House of Assembly: Tuesday, February 28, 2017

Contents

Electricity Generation

Mr VAN HOLST PELLEKAAN (Stuart) (14:40): My question is for the Minister for Mineral Resources and Energy. Does the minister stand by his claim that we have sufficient electricity generation capacity within South Australia? With your leave and that of the house I will explain.

The SPEAKER: No, we have an understanding, in order to maximise the number of opposition questions, that there won't be explanations. Minister.

The Hon. A. KOUTSANTONIS (West Torrens—Treasurer, Minister for Finance, Minister for State Development, Minister for Mineral Resources and Energy) (14:40): I do stand by the remarks that I have made in this place and in many other places that the problem with the National Electricity Market is not available generation; it is its dispatch. There is an oversupply of generation in this state for average demand. There are times of peak demand across the country when places like New South Wales are short, Victoria can be short, South Australia can be short, and the reason they are short is that these types of high demand come around maybe once or twice at most five times a year.

The idea that you would have 3,000 megawatts continually operating in that kind of marketplace wouldn't be economical. The question is: how much generation do you have sitting idle in those periods when you don't have that peak demand? Again, this is a complex matter for the National Electricity Market. How will investors invest in peaking generators and other forms of generation like battery and other things that come on and are there to meet peak demands that come along rarely? That is the problem with the National Electricity Market: it does not incentivise it.

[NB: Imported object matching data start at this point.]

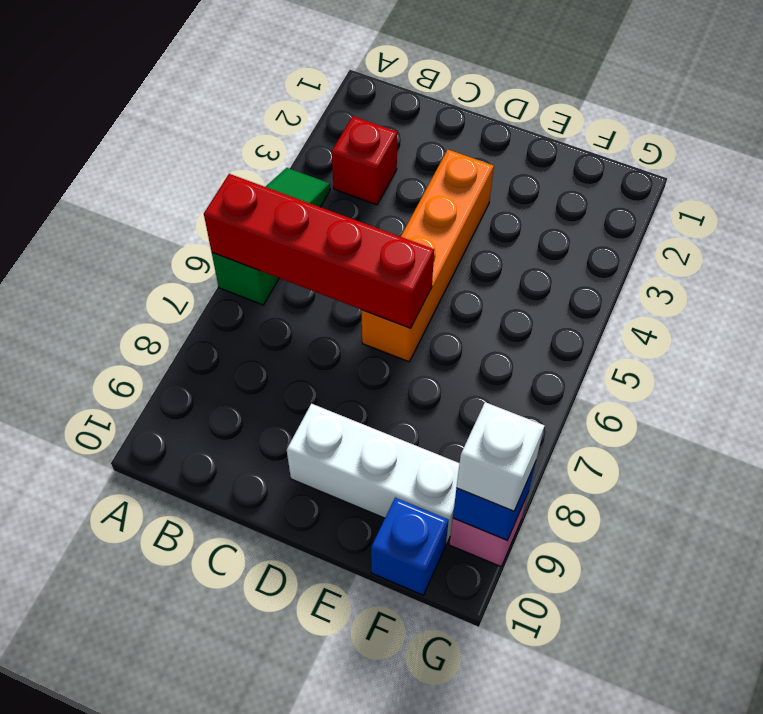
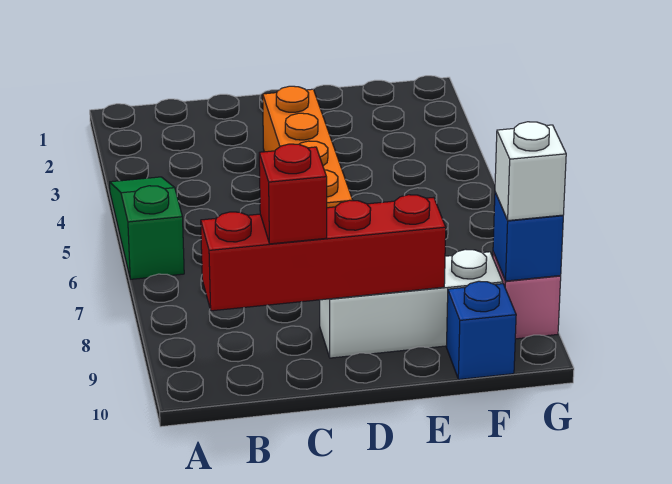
red brick A6:D6 level 2 -> red brick B9:E9 level 2
red brick B3 level 1 -> red brick C9 level 3

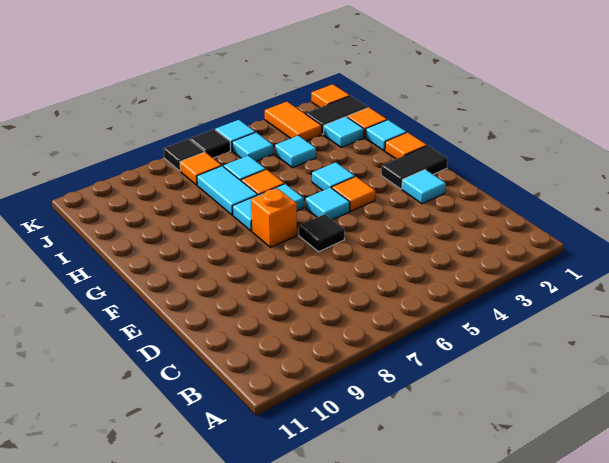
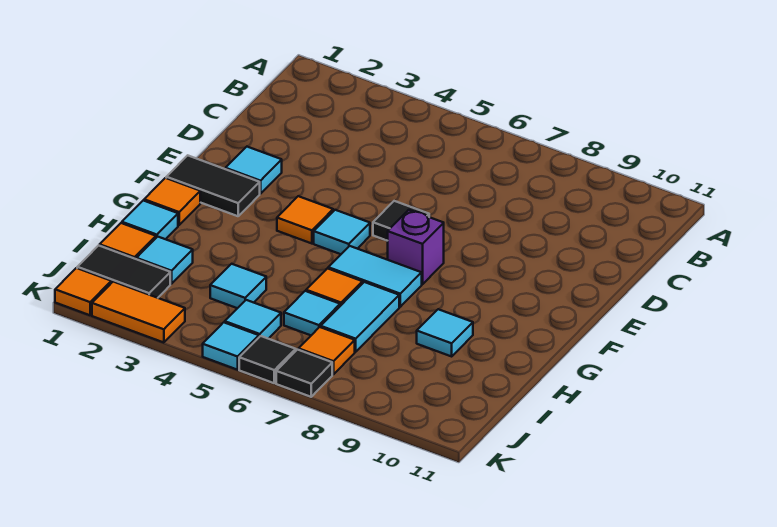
orange brick F7 level 1 -> purple brick F7 level 1
cyan tile G4 level 1 -> cyan tile H9 level 1
orange tile J3:K3 level 1 -> orange tile K2:K3 level 1

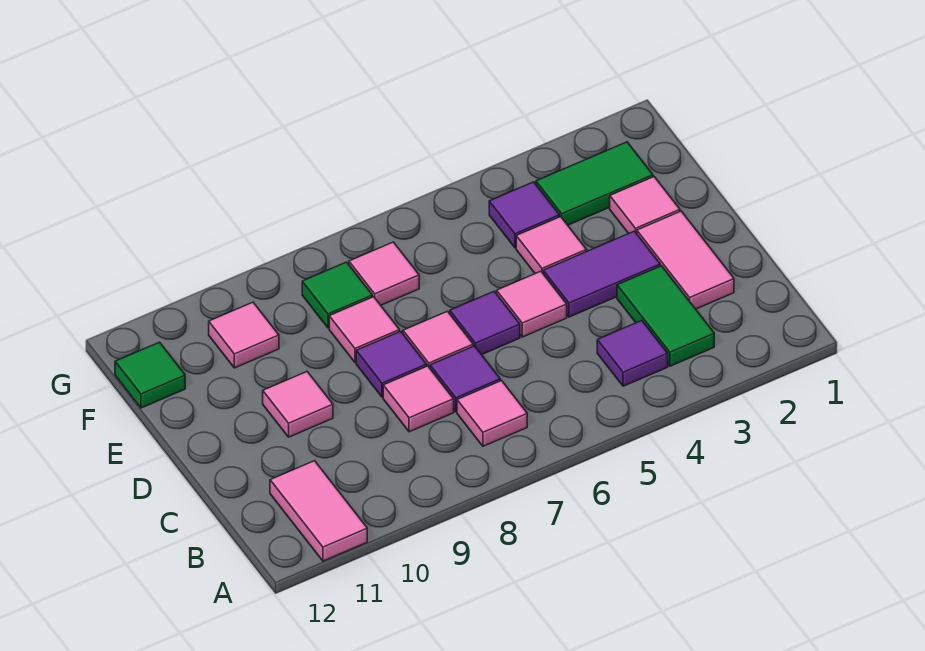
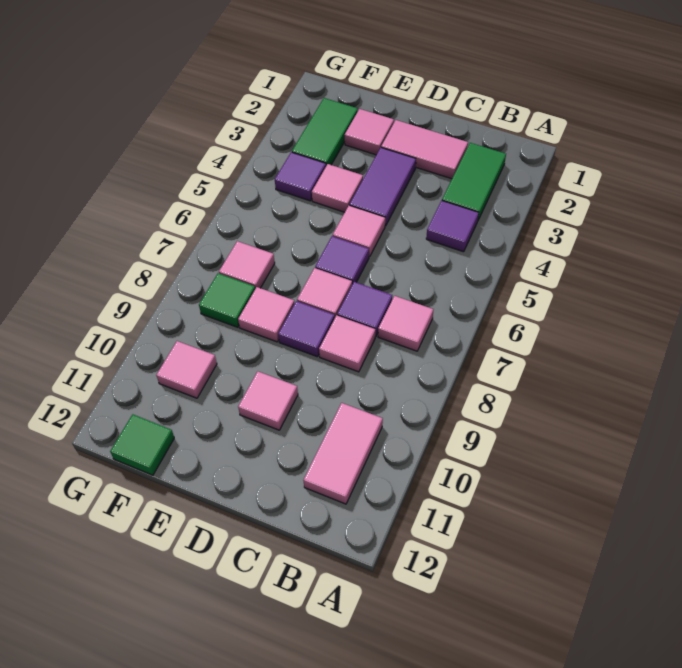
pink tile A11:B11 level 1 -> pink tile B10:B11 level 1
green tile B3:C3 level 1 -> green tile B2:B3 level 1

The way that it attempts to incentivise it is through its pricing. You can have a price of up to negative $1,000 where you pay to take electricity up to $14,000 a megawatt hour, so you send price signals out into the market and those price signals are there to try to help recoup some of the holding costs of those generators that are sitting in the NEM. But in any one day there is sufficient supply of electricity to meet our demands. The problem we have is the way that the NEM is being run is not optimal for the profitability of our local generators. It is not conducive to their making money.

We need to change the system. The question fundamentally is this: do you prefer South Australian gas or Victorian coal? On this side of the house, we support South Australian gas. I know members opposite have an aversion to gas. They have an aversion to South Australian gas. They would much prefer to support coalmines in Victoria—

The SPEAKER: Point of order, member for Morialta.

Mr GARDNER: The minister is debating: standing order 98.

The SPEAKER: He is. I uphold the point of order.

The Hon. A. KOUTSANTONIS: We make no apology for doing everything we can to incentivise local generation, whether it be wind, solar, other forms of renewable energy and gas. The reason we incentivise that is so that we can have as much available thermal generation and renewable generation as possible to help us transition to a completely carbon-free future. The only way that you are going to transition to a carbon-free future is to have gas as that transitional fuel, and the only way that you can have gas as the transitional fuel is through a liquid market. Moratoriums and bans do not work, and members opposite have finally got a mining policy: they are going to ban gas. The member is nodding.